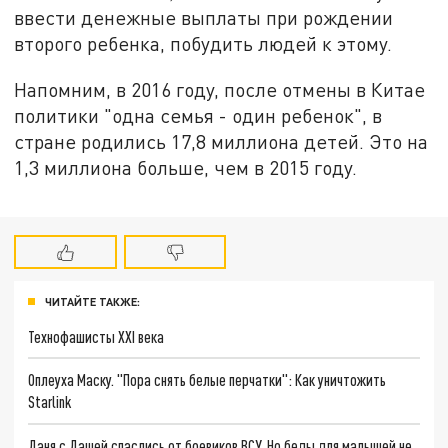
ввести денежные выплаты при рождении
второго ребенка, побудить людей к этому.
Напомним, в 2016 году, после отмены в Китае
политики "одна семья - один ребенок", в
стране родились 17,8 миллиона детей. Это на
1,3 миллиона больше, чем в 2015 году.
ЧИТАЙТЕ ТАКЖЕ:
Технофашисты XXI века
Оплеуха Маску. "Пора снять белые перчатки": Как уничтожить
Starlink
Даня с Дашей спаслись от боевиков ВСУ. Но беды для малышей не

==============================

• WHAT IS BEING ASKED: Print every line above once more, exactly. Omit the pictures.

• EXERCISE RESPONSE:
ввести денежные выплаты при рождении
второго ребенка, побудить людей к этому.
Напомним, в 2016 году, после отмены в Китае
политики "одна семья - один ребенок", в
стране родились 17,8 миллиона детей. Это на
1,3 миллиона больше, чем в 2015 году.
ЧИТАЙТЕ ТАКЖЕ:
Технофашисты XXI века
Оплеуха Маску. "Пора снять белые перчатки": Как уничтожить
Starlink
Даня с Дашей спаслись от боевиков ВСУ. Но беды для малышей не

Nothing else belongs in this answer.